Norair Arakelian

Norair Arakelian
Born 17 July 1936 (1936-07-17) (age 80)
Mergrashen, Armenia
Other names Arakelyan, N. U.; Նորայր Հունանի Առաքելյան
Occupation Armenian mathematician

Norair Unanovich Arakelian (often cited as Arakelyan) (Armenian: Նորայր Հունանի Առաքելյան born 17 July 1936) is an Armenian and Soviet mathematician, specializing in approximation theory and complex analysis.[1] He is known for Arakelian's approximation theorem. Also, on the base of his approximation theory results, Arakelian has disproved an old conjecture of Rolf Nevanlinna from the value distribution theory.

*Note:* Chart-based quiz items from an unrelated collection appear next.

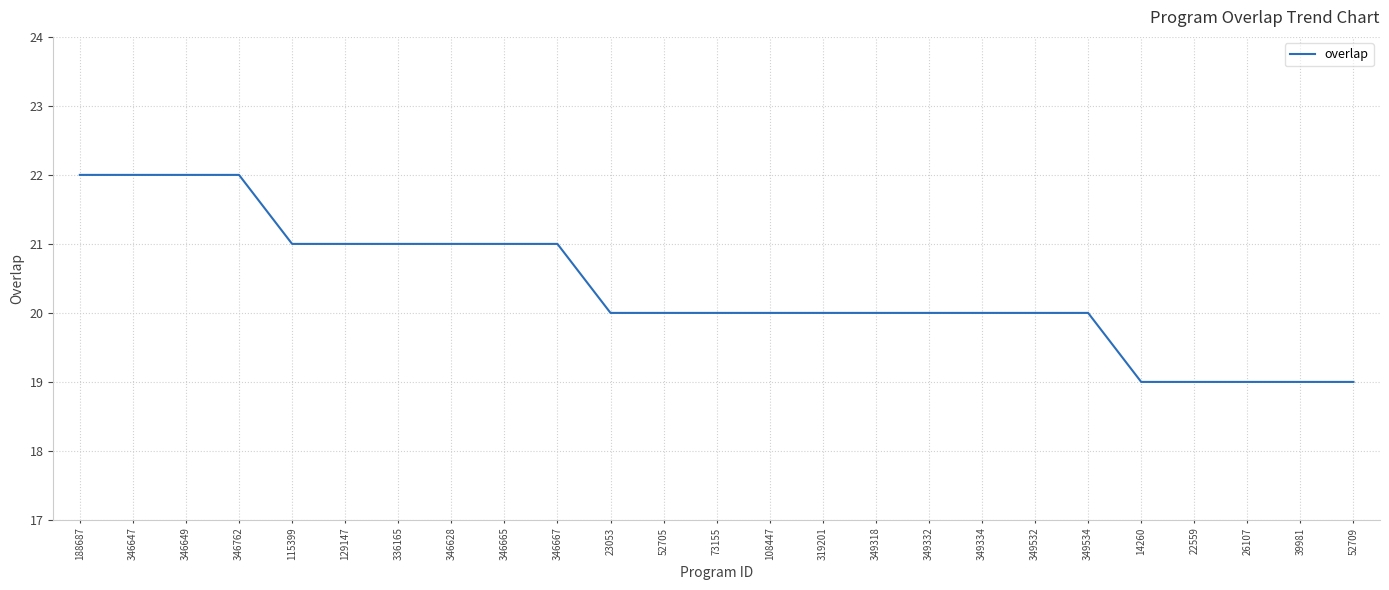

What is the ratio of the value at 336165 to the value at 115399?

1.0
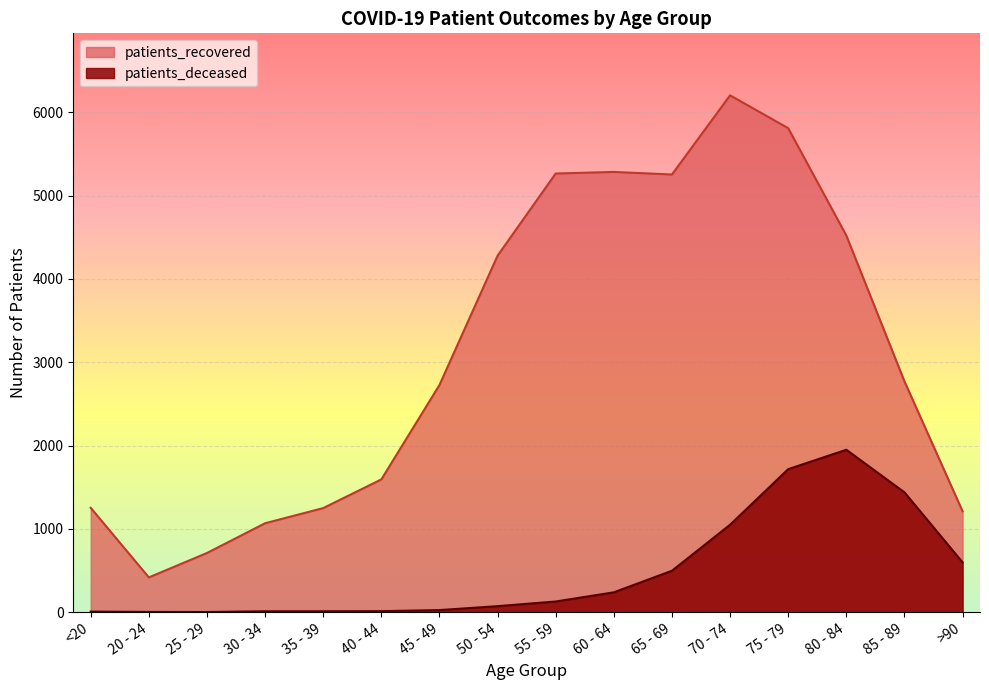

How many series are shown in this chart?

2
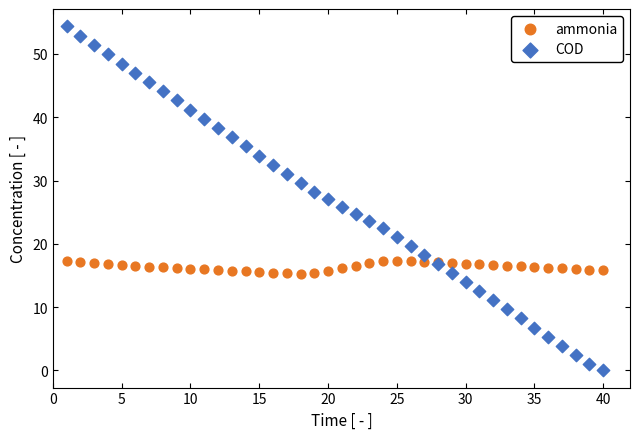

Which series has the widest spread of Y values?

COD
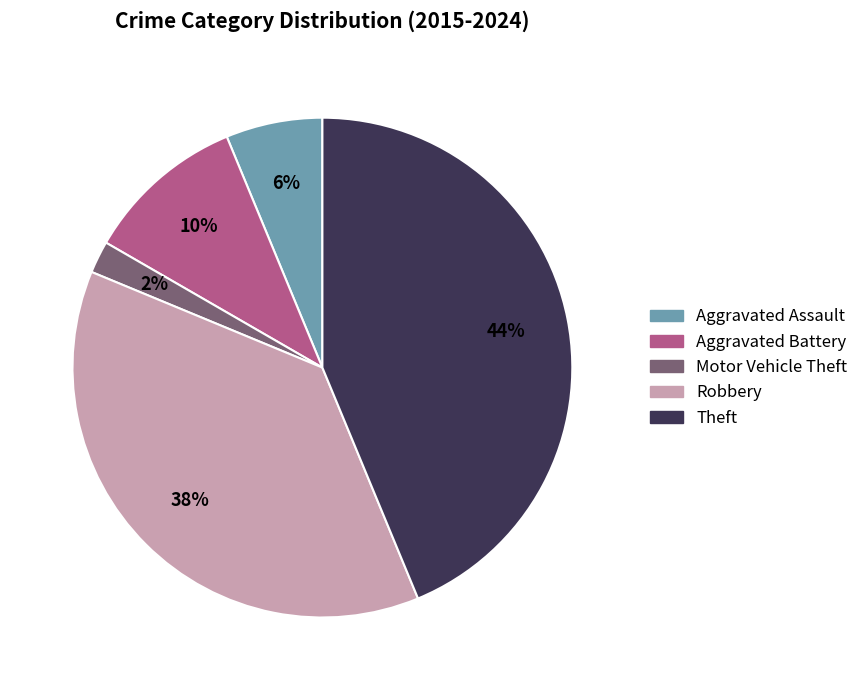

How many segments does this pie chart have?

5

This and other his results Arakelian has presented at the International Congress of Mathematicians at Nice in 1970.

Education and career

Born in the village of Megrashen (now Armenia), Arakelian matriculated at Yerevan State University (YSU) in 1953 and graduated there in 1958. In 1962 he received his Ph.D. (Russian candidate degree) from YSU with thesis Uniform and tangential approximations by entire functions in the complex domain.[2] From 1959 to 1980 he was Docent of the Chair of Function Theory of YSU. In 1970 he received his doctorate of science (Russian doctorate beyond the Ph.D.) with thesis Some questions of approximation theory and the theory of entire functions). At the Institute of Mathematics of the Academy of Sciences of the Armenian Soviet Socialist Republic (and then Armenia), he was from 1971 to 1978 a Senior Scientific Researcher and then Head of the Department of Approximation Theory from 1978 to 1991 and from 1997 to 2004. He was Rector of YSU from 1991 to 1993 and Head of Chair of Function Theory of YSU from 1992 to 2000. Since 2005 he has been Head of the Department of Complex Analysis at the Institute of Mathematics of the National Academy Sciences of Armenia.[1]

Arakelian has supervised 10 Ph.D. theses on approximation theory and complex analysis. He has been a visiting professor at Montreal University and several western European universities.[1] In 1970 he was an invited speaker at the International Congress of Mathematicians at Nice.